Все дружно закивали и защебетали, точно стайка воробышков.
– Ну так я вам расскажу, – смилостивился принц. – Небезызвестный вам Грогар попал в эту самую долину случайно. По пьяни, знаете ли. Так бывает, причем исключительно с дураками. А вы знаете Грогара – дурак-человек. Так вот. По большей части в книженции какие-то маловразумительные вещи – монстры, предсказания, то-сё… и еще Матерь Гор – что она есть такое, я вообще не понял, что, кстати, могу сказать и обо всем сочинении.

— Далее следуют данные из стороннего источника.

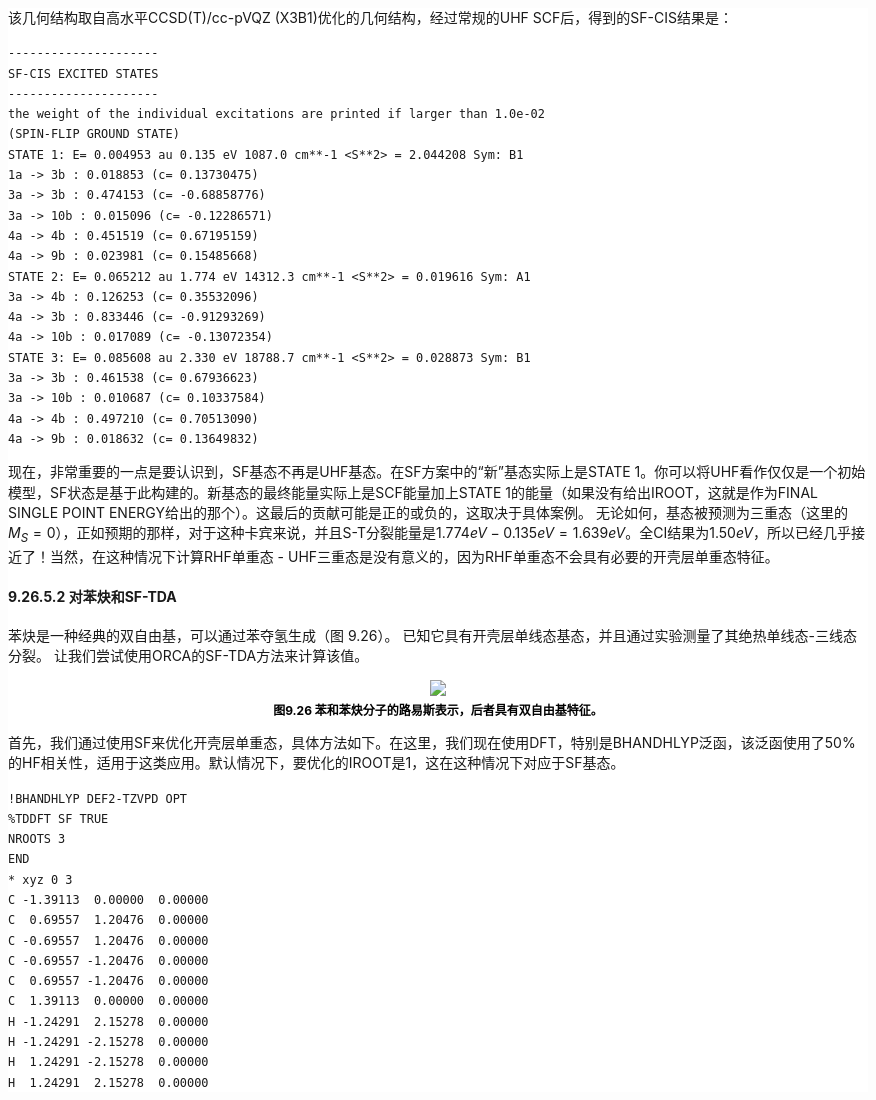该几何结构取自高水平CCSD(T)/cc-pVQZ (X3B1)优化的几何结构，经过常规的UHF SCF后，得到的SF-CIS结果是：

```
---------------------
SF-CIS EXCITED STATES
---------------------
the weight of the individual excitations are printed if larger than 1.0e-02
(SPIN-FLIP GROUND STATE)
STATE 1: E= 0.004953 au 0.135 eV 1087.0 cm**-1 <S**2> = 2.044208 Sym: B1
1a -> 3b : 0.018853 (c= 0.13730475)
3a -> 3b : 0.474153 (c= -0.68858776)
3a -> 10b : 0.015096 (c= -0.12286571)
4a -> 4b : 0.451519 (c= 0.67195159)
4a -> 9b : 0.023981 (c= 0.15485668)
STATE 2: E= 0.065212 au 1.774 eV 14312.3 cm**-1 <S**2> = 0.019616 Sym: A1
3a -> 4b : 0.126253 (c= 0.35532096)
4a -> 3b : 0.833446 (c= -0.91293269)
4a -> 10b : 0.017089 (c= -0.13072354)
STATE 3: E= 0.085608 au 2.330 eV 18788.7 cm**-1 <S**2> = 0.028873 Sym: B1
3a -> 3b : 0.461538 (c= 0.67936623)
3a -> 10b : 0.010687 (c= 0.10337584)
4a -> 4b : 0.497210 (c= 0.70513090)
4a -> 9b : 0.018632 (c= 0.13649832)
```
现在，非常重要的一点是要认识到，SF基态不再是UHF基态。在SF方案中的“新”基态实际上是STATE 1。你可以将UHF看作仅仅是一个初始模型，SF状态是基于此构建的。新基态的最终能量实际上是SCF能量加上STATE 1的能量（如果没有给出IROOT，这就是作为FINAL SINGLE POINT ENERGY给出的那个）。这最后的贡献可能是正的或负的，这取决于具体案例。
无论如何，基态被预测为三重态（这里的$M_S= 0$），正如预期的那样，对于这种卡宾来说，并且S-T分裂能量是$1.774 eV- 0.135 eV = 1.639 eV$。全CI结果为$1.50 eV$，所以已经几乎接近了！当然，在这种情况下计算RHF单重态 - UHF三重态是没有意义的，因为RHF单重态不会具有必要的开壳层单重态特征。
#### 9.26.5.2 对苯炔和SF-TDA
苯炔是一种经典的双自由基，可以通过苯夺氢生成（图 9.26）。 已知它具有开壳层单线态基态，并且通过实验测量了其绝热单线态-三线态分裂。 让我们尝试使用ORCA的SF-TDA方法来计算该值。

<div align="center">
    <img src="https://i.imgur.com/y150ATA.png" width="55%" />
    <center style="font-size:12px;color:#999;">
        <strong style="color:black;">
            图9.26 苯和苯炔分子的路易斯表示，后者具有双自由基特征。
</strong>
    </center> 
</div>

首先，我们通过使用SF来优化开壳层单重态，具体方法如下。在这里，我们现在使用DFT，特别是BHANDHLYP泛函，该泛函使用了50%的HF相关性，适用于这类应用。默认情况下，要优化的IROOT是1，这在这种情况下对应于SF基态。

```orca
!BHANDHLYP DEF2-TZVPD OPT
%TDDFT SF TRUE
NROOTS 3
END
* xyz 0 3
C -1.39113  0.00000  0.00000
C  0.69557  1.20476  0.00000
C -0.69557  1.20476  0.00000
C -0.69557 -1.20476  0.00000
C  0.69557 -1.20476  0.00000
C  1.39113  0.00000  0.00000
H -1.24291  2.15278  0.00000
H -1.24291 -2.15278  0.00000
H  1.24291 -2.15278  0.00000
H  1.24291  2.15278  0.00000
```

Короче! Перейду прямо к концовке. Она, как вы можете догадаться, счастливая. Грогар победил злодея и освободил из заточения… кого бы вы думали? Ни за что не догадаетесь. Да бросьте вы, Руальд. Какую такую Маргариту де Флау из Монта-Блааса? Она-то каким боком туда затесалась? Вы бы еще мою, хе-хе, сестрицу сюда приплели. Нет-нет! Он освободил девочку, простите, крестьянку!